------ SELECTED EXCERPT

Show HN: New SEO tool for content and technical SEO analysis - gregory90
https://seodity.com
======
gregory90
Hello!

For the last few months we’ve been working on a new tool for analyzing
websites.

In the first iteration we’ve focused on the analysis of the content and
technical aspects. While entering one address our crawler precisely analyzes
each webpage. The most significant elements that we check are as follows:

\- the most frequent key words in the whole website and each webpage
separately (whether they appear in the title, description, alt, url, h1-h6
attributes)

\- the amount of the content (key words in the whole website, webpages, in
relation to html, etc.)

\- popularity of webpages in the social media (useful e.g. during research of
the competition’s articles)

\- SEO technical aspects (title, description, h1...h6 elements, alt)

\- SSL certificates when it is valid and when it expires

\- image optimization

\- on-site link correctness verification

On the basis of all elements we determine the original Seodity Rank, with the
usage of which one can sort webpages.

Plan for the future (works have already been initiated):

\- backlinks

\- automatic competition verification on the basis of the Google search
results (analysis of each competitive webpage separately and drawing
conclusions + prompts)

\- white-label report adjusted to the Client’s audit

From the beginning, in the substantive terms, our friends related to the
affiliation market helped us a lot. They praise the tool very much.

We’ll be very grateful for your suggestions and proposals concerning adding
additional elements to the tool. Please let us know what else you would like
to analyze.

Thanks in advance!

------------
------ RECORDS

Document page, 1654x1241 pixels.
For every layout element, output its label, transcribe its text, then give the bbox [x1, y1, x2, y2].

------------
------ RECORDS

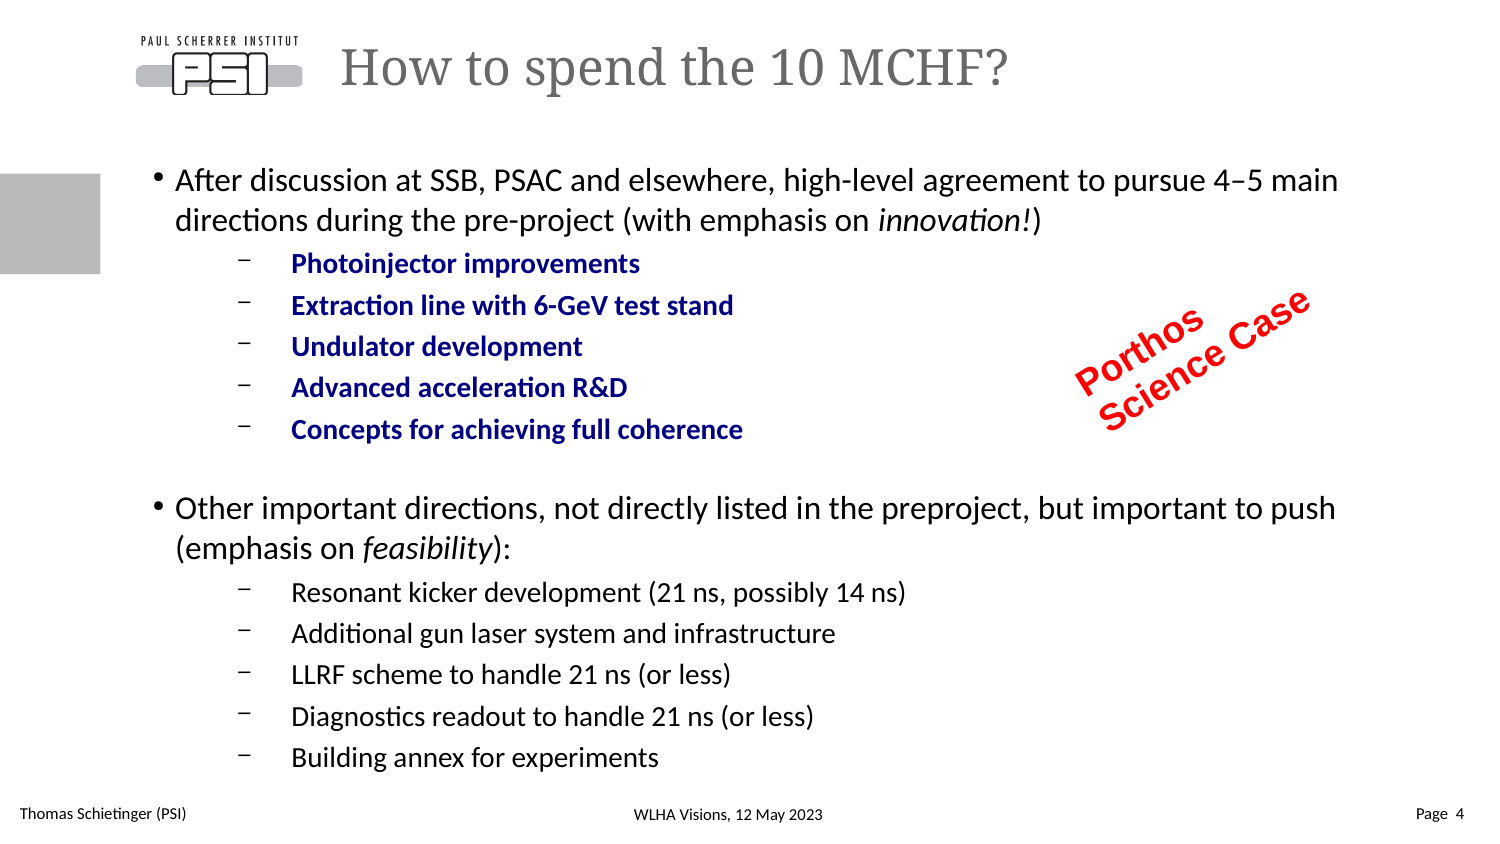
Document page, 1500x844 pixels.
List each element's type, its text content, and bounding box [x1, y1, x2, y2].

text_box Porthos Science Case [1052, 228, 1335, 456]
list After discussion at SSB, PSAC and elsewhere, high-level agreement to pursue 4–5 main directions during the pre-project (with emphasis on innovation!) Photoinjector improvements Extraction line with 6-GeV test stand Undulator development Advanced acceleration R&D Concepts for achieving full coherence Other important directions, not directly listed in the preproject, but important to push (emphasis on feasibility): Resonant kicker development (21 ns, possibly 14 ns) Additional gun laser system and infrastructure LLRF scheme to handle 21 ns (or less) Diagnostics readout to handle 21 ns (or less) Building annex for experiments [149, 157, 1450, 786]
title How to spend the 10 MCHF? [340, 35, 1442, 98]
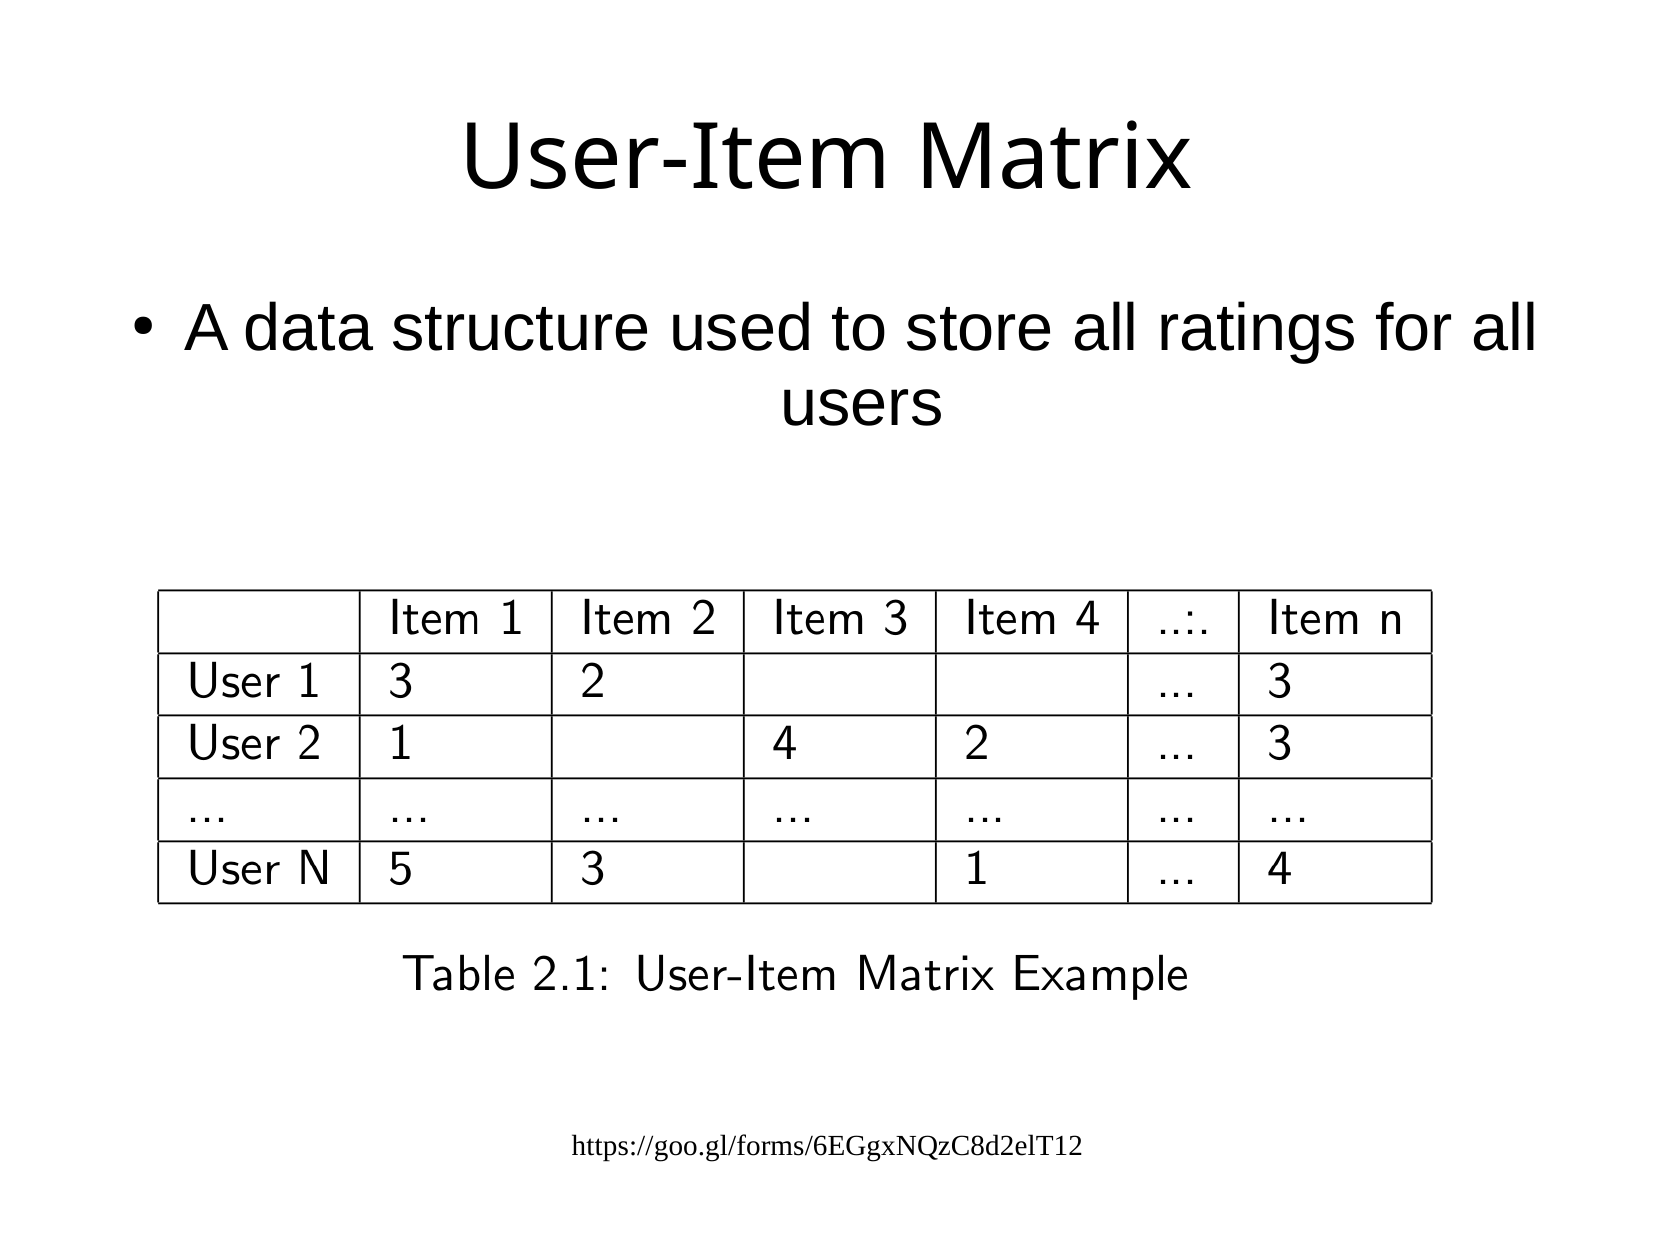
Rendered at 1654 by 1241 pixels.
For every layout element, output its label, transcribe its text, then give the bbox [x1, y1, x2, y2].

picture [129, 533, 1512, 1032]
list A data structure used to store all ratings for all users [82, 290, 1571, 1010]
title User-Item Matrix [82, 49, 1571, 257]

------------
------ RECORDS

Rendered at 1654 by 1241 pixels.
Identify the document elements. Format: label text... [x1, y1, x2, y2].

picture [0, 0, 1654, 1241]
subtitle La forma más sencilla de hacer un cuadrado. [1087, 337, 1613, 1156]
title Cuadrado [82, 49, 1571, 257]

------------

» **WRITTEN EXERCISE A**:
Using the SEO tool post, decide whether each statement agrees with it. Answer yes or no for each, and quote the words that decide it. (i) Backlink analysis is already part of the first iteration. (ii) The crawler checks when an SSL certificate expires. (iii) Webpages can be sorted by the Seodity Rank.
» **WRITTEN EXERCISE B**:
Translate this sentence from the SEO tool post into Spanish: "For the last few months we’ve been working on a new tool for analyzing websites."

» **RESULT A**:
(i) No: backlinks are listed under "Plan for the future (works have already been initiated):"
(ii) Yes: "SSL certificates when it is valid and when it expires"
(iii) Yes: "the original Seodity Rank, with the usage of which one can sort webpages"

» **RESULT B**:
Durante los últimos meses hemos estado trabajando en una nueva herramienta para analizar sitios web.